# Sick of aquariums



## Quartzyellowjacket (Oct 4, 2012)

So I've been looking around my house for aquariums (I've currently got three not in use) And I know one is a ten gallon. So I check the others and they're both 20 gallons, but I wanted a Blue tongue skink but they need a 40 gallon. But bad news is that a 40 gallon would drain about 80 to 90 bucks out of my wallet, so I guess I'll just make my own cage again. Since I've already stocked up on aspen bedding i'll be fine with that, I guess it's to the hardware store.


----------



## BamaTegu (Oct 4, 2012)

Petco has the dollar per gallon sale on right now. It's for the 10g, 20g and 40g. I have my blue tongue skink in a 40g


----------



## TeguBlake (Oct 5, 2012)

Ver true man! You can have a better controlled humidity level in a tank!


----------



## HeatherN (Oct 5, 2012)

those sales vary on location and store. we never have those sales around here! but its true, aquariums are a cash drainer.


----------



## TeguBlake (Oct 5, 2012)

I bought a 40 long at my petco for 35, must be a Texas thingy idk though lol.


----------



## MrNiceGuy736u (Oct 5, 2012)

TeguBlake said:


> I bought a 40 long at my petco for 35, must be a Texas thingy idk though lol.
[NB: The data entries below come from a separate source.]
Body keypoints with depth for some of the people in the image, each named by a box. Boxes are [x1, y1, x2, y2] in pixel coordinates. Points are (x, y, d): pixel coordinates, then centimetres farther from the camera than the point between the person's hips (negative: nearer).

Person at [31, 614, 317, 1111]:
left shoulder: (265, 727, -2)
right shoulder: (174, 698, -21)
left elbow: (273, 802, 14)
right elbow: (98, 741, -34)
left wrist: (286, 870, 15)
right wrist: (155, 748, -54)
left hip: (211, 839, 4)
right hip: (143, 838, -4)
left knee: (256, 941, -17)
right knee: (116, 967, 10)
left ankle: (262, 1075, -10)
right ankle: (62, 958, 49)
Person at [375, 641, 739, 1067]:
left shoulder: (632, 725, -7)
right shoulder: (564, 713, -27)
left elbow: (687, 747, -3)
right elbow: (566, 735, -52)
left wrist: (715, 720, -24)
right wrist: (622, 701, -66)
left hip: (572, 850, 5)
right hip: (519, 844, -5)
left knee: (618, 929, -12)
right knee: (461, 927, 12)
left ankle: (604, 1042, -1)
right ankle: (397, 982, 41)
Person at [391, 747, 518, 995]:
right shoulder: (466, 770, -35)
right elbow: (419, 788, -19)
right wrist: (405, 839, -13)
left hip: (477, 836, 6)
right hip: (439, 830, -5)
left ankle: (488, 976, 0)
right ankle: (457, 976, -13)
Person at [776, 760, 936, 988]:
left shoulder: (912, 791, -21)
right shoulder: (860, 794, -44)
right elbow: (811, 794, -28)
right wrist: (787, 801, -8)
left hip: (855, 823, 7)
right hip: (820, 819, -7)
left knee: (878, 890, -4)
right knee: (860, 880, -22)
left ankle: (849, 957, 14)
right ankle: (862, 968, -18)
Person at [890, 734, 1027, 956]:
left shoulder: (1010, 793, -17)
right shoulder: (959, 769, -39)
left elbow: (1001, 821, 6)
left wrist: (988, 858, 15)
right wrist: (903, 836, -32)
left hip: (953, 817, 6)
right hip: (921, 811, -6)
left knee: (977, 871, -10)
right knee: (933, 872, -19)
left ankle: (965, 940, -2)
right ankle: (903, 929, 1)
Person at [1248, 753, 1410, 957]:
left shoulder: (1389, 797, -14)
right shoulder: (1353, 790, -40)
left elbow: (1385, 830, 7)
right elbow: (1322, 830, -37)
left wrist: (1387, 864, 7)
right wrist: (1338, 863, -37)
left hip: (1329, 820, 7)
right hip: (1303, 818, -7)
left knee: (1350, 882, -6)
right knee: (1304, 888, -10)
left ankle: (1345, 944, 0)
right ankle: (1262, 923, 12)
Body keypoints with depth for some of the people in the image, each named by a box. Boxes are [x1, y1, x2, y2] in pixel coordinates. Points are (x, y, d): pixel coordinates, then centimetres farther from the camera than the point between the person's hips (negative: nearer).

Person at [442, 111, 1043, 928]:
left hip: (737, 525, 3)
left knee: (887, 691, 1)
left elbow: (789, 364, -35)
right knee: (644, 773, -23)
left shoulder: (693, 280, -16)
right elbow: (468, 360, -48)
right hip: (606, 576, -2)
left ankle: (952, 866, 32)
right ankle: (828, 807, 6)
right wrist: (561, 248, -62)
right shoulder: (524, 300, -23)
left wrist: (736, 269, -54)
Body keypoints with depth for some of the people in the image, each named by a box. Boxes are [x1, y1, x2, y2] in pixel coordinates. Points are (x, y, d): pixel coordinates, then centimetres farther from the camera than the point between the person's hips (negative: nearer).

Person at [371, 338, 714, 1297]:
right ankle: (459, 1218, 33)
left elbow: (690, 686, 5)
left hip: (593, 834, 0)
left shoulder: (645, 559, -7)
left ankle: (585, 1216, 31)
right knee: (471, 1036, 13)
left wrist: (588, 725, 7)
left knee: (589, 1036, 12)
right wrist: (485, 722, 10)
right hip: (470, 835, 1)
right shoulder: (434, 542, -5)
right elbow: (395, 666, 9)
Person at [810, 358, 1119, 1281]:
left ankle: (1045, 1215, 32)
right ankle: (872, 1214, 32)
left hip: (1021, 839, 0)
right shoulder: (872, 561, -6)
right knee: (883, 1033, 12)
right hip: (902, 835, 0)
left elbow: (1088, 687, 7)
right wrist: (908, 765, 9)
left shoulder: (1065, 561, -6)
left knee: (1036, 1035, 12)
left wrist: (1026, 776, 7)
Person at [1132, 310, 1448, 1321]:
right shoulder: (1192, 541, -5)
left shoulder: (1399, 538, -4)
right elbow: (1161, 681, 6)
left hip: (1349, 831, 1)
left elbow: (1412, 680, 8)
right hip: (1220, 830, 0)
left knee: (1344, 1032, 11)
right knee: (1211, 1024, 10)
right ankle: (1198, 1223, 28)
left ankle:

Lucky! Wait my girlfriend works at petco so i get 20% discount on everything! Mwaahaha and that fish place that pet place is down the road and there about 50% cheaper than petco.


----------



## larissalurid (Oct 19, 2012)

Yea when getting my merauke bts I was lucky to have caught the dollar per gallon sale at the right time and got the 40g breeder for $40. Otherwise just make your own 4x2 and they'll have even more room (which they definitely use, i'm planning on getting a larger cage for my merauke in the future)


----------



## frost (Oct 20, 2012)

too bad you dont live near me. i have 40 and 75 gallons that i was trying to sell for real cheap.


----------